The article suggested tenants should negotiate rents down by offering longer notice periods, giving the landlord more time to find a new tenant. Theoretically, a sound idea, but most tenants don’t want to be tied into contracts where they have to give 3, 4 or more months notice to leave. A vast number of tenants chose rented property for its flexibility – especially where flat/house sharing with friends or where their employment may necessitate moving from place to place. A longer notice period for many agents, at the moment, isn’t desirable. Rental demand is very strong. The landlords challenge is to find good tenants who will look after the property, not annoy the neighbours with all-night parties, cut the grass and clean the windows regularly, and pay the rent on time.
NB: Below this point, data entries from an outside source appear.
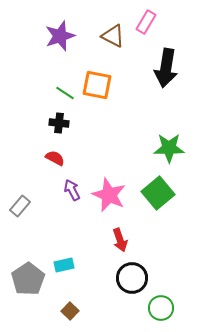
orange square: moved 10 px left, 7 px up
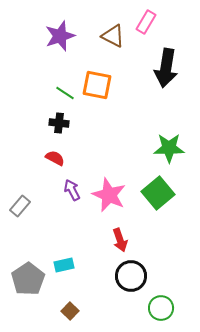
black circle: moved 1 px left, 2 px up
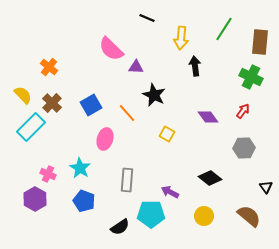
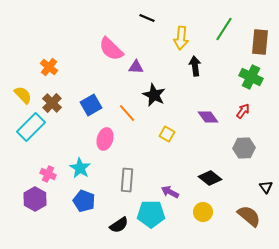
yellow circle: moved 1 px left, 4 px up
black semicircle: moved 1 px left, 2 px up
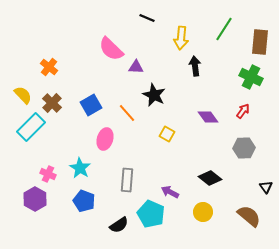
cyan pentagon: rotated 24 degrees clockwise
The Times journalist quite rightly said that such tenants were in a strong position to re-negotiate a new contract with little or no rent increase. I concur. These are the tenants we, as managing agents, cherish. There’s constant media talk of landlords wanting to kick tenants out, but this is far from the reality. Landlords buy investment property to generate a regular income, or at least ensure the rent pays the mortgage, so they can benefit from capital growth. The last thing they want is an empty property, especially as they then have to pay any mortgage and the Council Tax out of their savings. But we are the first to encourage a change of tenants in a property where the tenant is not looking after the property, they’re in breach of covenant in some respect (nuisance, pets, damage, etc) or where they are constantly in arrears with the rent. Good management on our part necessitates taking control of such a ‘problem’ on behalf of the landlord and engineering a new tenancy with a good tenant. Such work on our part is not desired – why would we want to create work for ourselves when we can get paid a regular, modest, commercial fee with good tenants who cause us little, if any problems?
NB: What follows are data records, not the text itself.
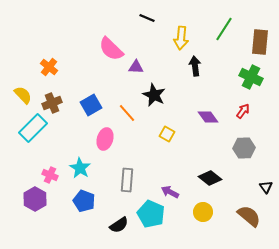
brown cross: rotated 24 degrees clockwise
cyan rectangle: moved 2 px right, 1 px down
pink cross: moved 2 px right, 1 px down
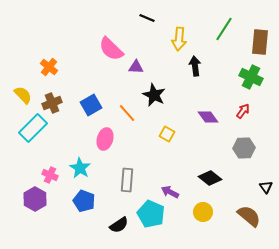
yellow arrow: moved 2 px left, 1 px down
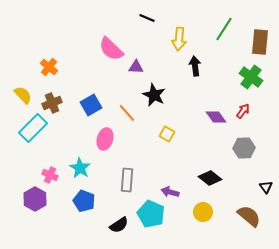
green cross: rotated 10 degrees clockwise
purple diamond: moved 8 px right
purple arrow: rotated 12 degrees counterclockwise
There are a small number of letting agents who can make a significant sum of money from tenant changes. Most estate agents in Leeds, especially the majority of those members of the Leeds Estate Agents, Surveyors and Valuers Association, charge letting fees that simply cover their costs for advertising and setting up a new tenancy. Tenants can differentiate agents by what they charge in Tenants Fees – those who charge the most are likely to seek a tenant change sooner rather than later – although if the Tenant Fee ban is implemented this means of identification will disappear. That said, most landlords will not agree to tenants being ‘forced out’ for the agent’s benefit and at the end of the day the letting agent must act on their client’s instructions.
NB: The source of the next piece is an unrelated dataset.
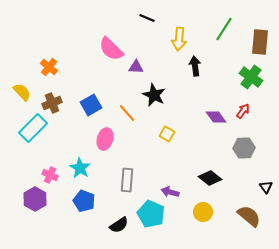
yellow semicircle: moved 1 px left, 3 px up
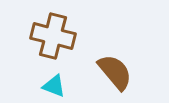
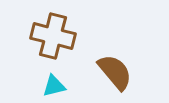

Rental values are determined by supply and demand. If we believe rents are increasing it is beholden upon us, as the agent for the landlord (the client), to advise them accordingly. But even if rents have risen £50 pcm over the year on a £700 pcm property, would the landlord want to run the risk of losing a perfectly good, reliable, tenant? The agent’s re-letting fee would absorb the bulk of the rent increase, and they would be running the risk of the property being empty for a month, along with the liability for the Council Tax for a month. It is ludicrous to suggest this would happen with a good tenant.

Landlords and agents are constantly being portrayed as the ‘bad guys’, trying to take advantage of tenants (the ‘good guys’?). Landlords and agents are not usually philanthropists, I accept, but neither are the majority out to hurt or fleece anyone. There is always room for some negotiation when it comes to property deals (sale or rentals) but landlords need to be wary over future liabilities and responsibilities, and where compromise are agreed the parties should have been made ware of any potential pitfalls.

It is the season of goodwill, and I hope my aforementioned comments are taken in the positive spirit (I prefer Sauvignon Blanc to be honest) with which it is intended.

On behalf of Julie, Hayley, myself, Michael Davies and all the team at Moores, may I wish all our clients and customers a very Merry Christmas/holiday period and a happy, healthy and prosperous New Year.